Administrator of East Central State
- In office 28 Oct 1967 – July 1975
- Preceded by: Lt. Col Chukwuemeka Odumegwu Ojukwu
- Succeeded by: Anthony Ochefu

Personal details
- Born: 28 June 1936 Onitsha, Anambra State, Nigeria
- Died: 14 September 2004 (aged 68) Abuja, Nigeria

= Ukpabi Asika =

Nigerian academic and civil servant (1936–2004)
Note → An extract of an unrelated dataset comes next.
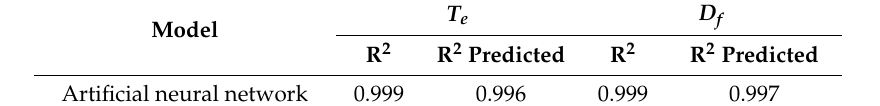
Table 5. Regression coe ffi cients of the artificial neural network models.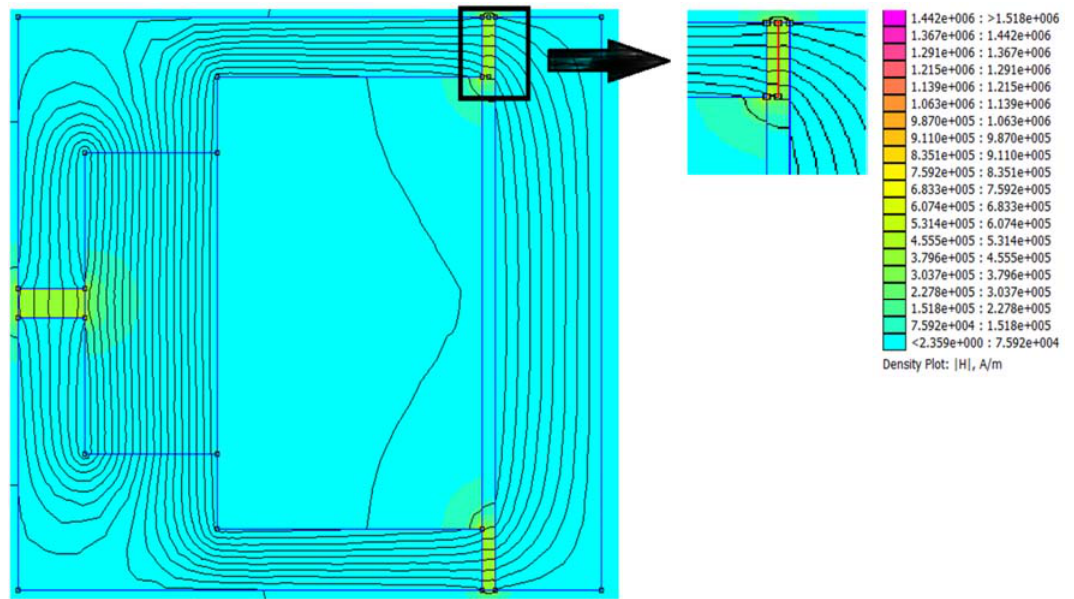
Fig. 8. The NC MR valve magnetic field strength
Anthony Ukpabi Asika (28 June 1936 – 14 September 2004) was a Nigerian academic and civil servant. He served as the Administrator of East Central State during the military regime of General Yakubu Gowon, appointed when his predecessor, the Eastern Region governor Chukwuemeka Odumegwu Ojukwu, led the Biafran state into secession.

==Background==
Asika was born in Onitsha in modern-day Anambra State on 28 June 1936.
His father was Edward Obiozo Asika of the Ijelekpe Dynasty in Ogbeoza Village, Onitsha.
He was educated at Methodist College Uzuakoli in Abia State, Calabar, Edo College and University College, now the University of Ibadan.
He worked as Clerk of Onitsha Town Council (1953), Clerk in the Department of Marketing and Export, Lagos, Clerk at the Northern Nigeria Marketing Board, Kano.
Asika studied at the University of California, Berkeley in the US from 1961 to 1965 and then became a lecturer in Political Science at the University of Ibadan between 1965 and 1967.
He was an erudite scholar.

==Administrator of East Central State==

Asika was appointed administrator of East-Central State in October 1967 at the start of the Biafran civil war, theoretically based in Enugu which in fact was the capital of the breakaway state. Biafran radio used the nickname "Lord Haw Haw" for Asika, who was a pro-federal Igbo intellectual.
After the war ended in 1970 he was responsible for administering a large part of the former Biafran territories.
His administration was said to be starved of funds.
He was strongly opposed to the creation of new states.
While governor, he was also a member of the Technical Committee on the Review of the National Census from 1973 to 1975.

==Later career==

Asika later was Team Leader of the Presidential Delegation to Niger, Chad and Cameroun which negotiated re-opening Nigeria borders in 1985.
Asika suffered a stroke in 1996, requiring extensive medical care, and was incapacitated from then on.
He died on 14 September 2004.

Asika was married to late Chief Mrs. Chinyere Asika, and the couple had three children: Obi, Nkiru and Uju.